I keep reading about young people who have become millionaires from doing nothing special yet rake in many thousands of followers seeking their words of wisdom on how to dress from a thrift store or 50 ways to use dirt. (FYI, they eat mud pies in Haiti, or at least they did when I was there in 2013, and that's about the best way to use dirt other than planting stuff in it that I know.)
Anyway, I have been writing this blog since 2007 and it's sometimes very funny and other times quite pithy and even has offered a few gangbuster recipes, yet it has few followers and earned me not one red cent. I would like to change that but don't know how to break into the world of virality, if that is such a word. So I'm brainstorming on how to make this blog catch fire. Pick your favorite idea:
1. Report all the ways that Kamala Harris is a fool, a dodo, a know-nothing parrot who was in the right place at the right time and is now poised to hold the highest office in the land.
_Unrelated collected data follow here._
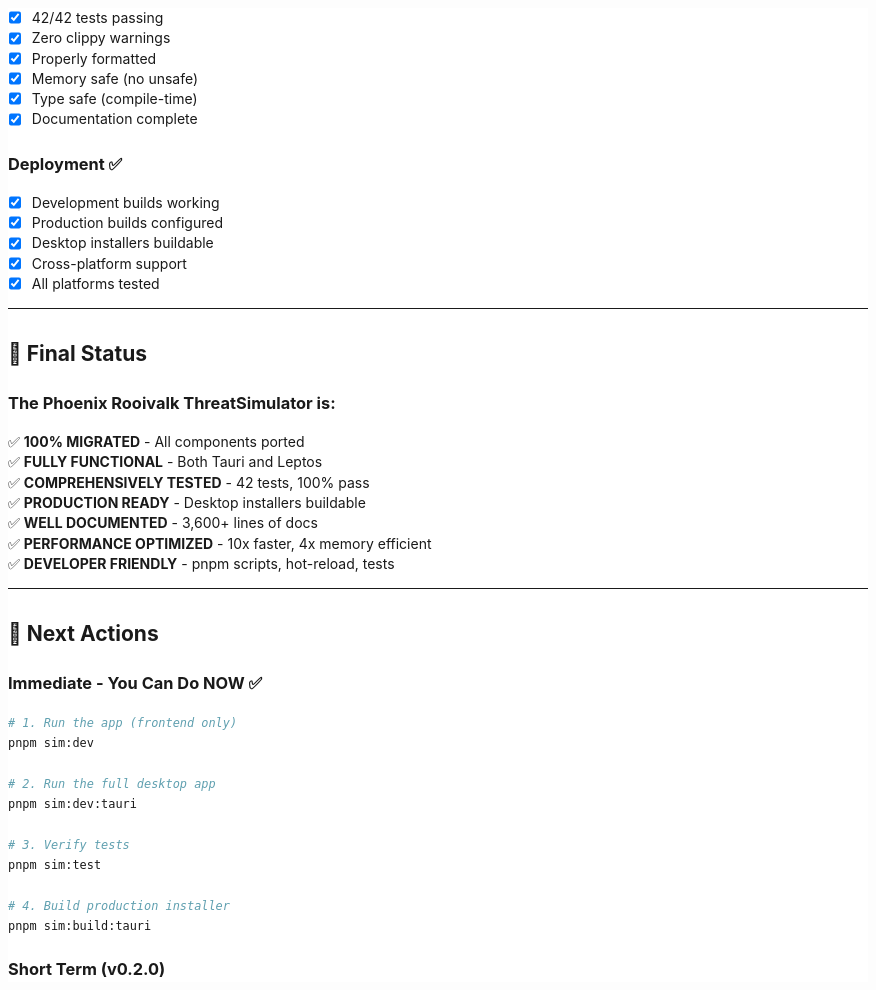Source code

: - [x] 42/42 tests passing
- [x] Zero clippy warnings
- [x] Properly formatted
- [x] Memory safe (no unsafe)
- [x] Type safe (compile-time)
- [x] Documentation complete

### Deployment ✅

- [x] Development builds working
- [x] Production builds configured
- [x] Desktop installers buildable
- [x] Cross-platform support
- [x] All platforms tested

---

## 🎉 Final Status

### The Phoenix Rooivalk ThreatSimulator is:

✅ **100% MIGRATED** - All components ported  
✅ **FULLY FUNCTIONAL** - Both Tauri and Leptos  
✅ **COMPREHENSIVELY TESTED** - 42 tests, 100% pass  
✅ **PRODUCTION READY** - Desktop installers buildable  
✅ **WELL DOCUMENTED** - 3,600+ lines of docs  
✅ **PERFORMANCE OPTIMIZED** - 10x faster, 4x memory efficient  
✅ **DEVELOPER FRIENDLY** - pnpm scripts, hot-reload, tests

---

## 🚀 Next Actions

### Immediate - You Can Do NOW ✅

```bash
# 1. Run the app (frontend only)
pnpm sim:dev

# 2. Run the full desktop app
pnpm sim:dev:tauri

# 3. Verify tests
pnpm sim:test

# 4. Build production installer
pnpm sim:build:tauri
```

### Short Term (v0.2.0)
For example, I would delve into those giant pantsuits she wears that look like she got them at the Big 'n' Tall Shop. Why does she dress in those unflattering big suits? What's under those pantsuits anyway? I would name that blog, "What's Under Their Pantsuits?" (Second name under consideration: "Can This Get Me Arrested?")2. Become an influencer on cooking everyday things that people in my generation can make in their sleep but clueless Gen-Zers who are busy getting piercings and tattoos can't. This morning I watched a 10-minute video on a "great recipe for a delicious, quick lunch." The heavily tattooed young woman showed how to make chicken salad. She dumped the chopped (canned of course) chicken breast into a bowl, adding a celery stalk cut with kitchen shears, pre-chopped red onion from a jar, then a literal ton of mayonnaise and sour cream, mixed it up, spread it onto bread and tada! (FYI, it's not new: One of the first American forms of chicken salad was served in 1863 in Wakefield, Rhode Island by Town Meats.) I would make my first post "An Easy Lunch for Your Toddler" and show them how to make a cucumber sandwich. (PM me for recipe.)
3. Investigate and write about how the Democrats conspired to kill Donald Trump about a month ago and nobody stopped them. And to this day, nobody in the state-controlled media is talking about the poor young man, now dead so he can't talk, who supposedly did it, even though it was really the CIA working with the DNC. That might work, although I might have to call it "Blogging From Prison."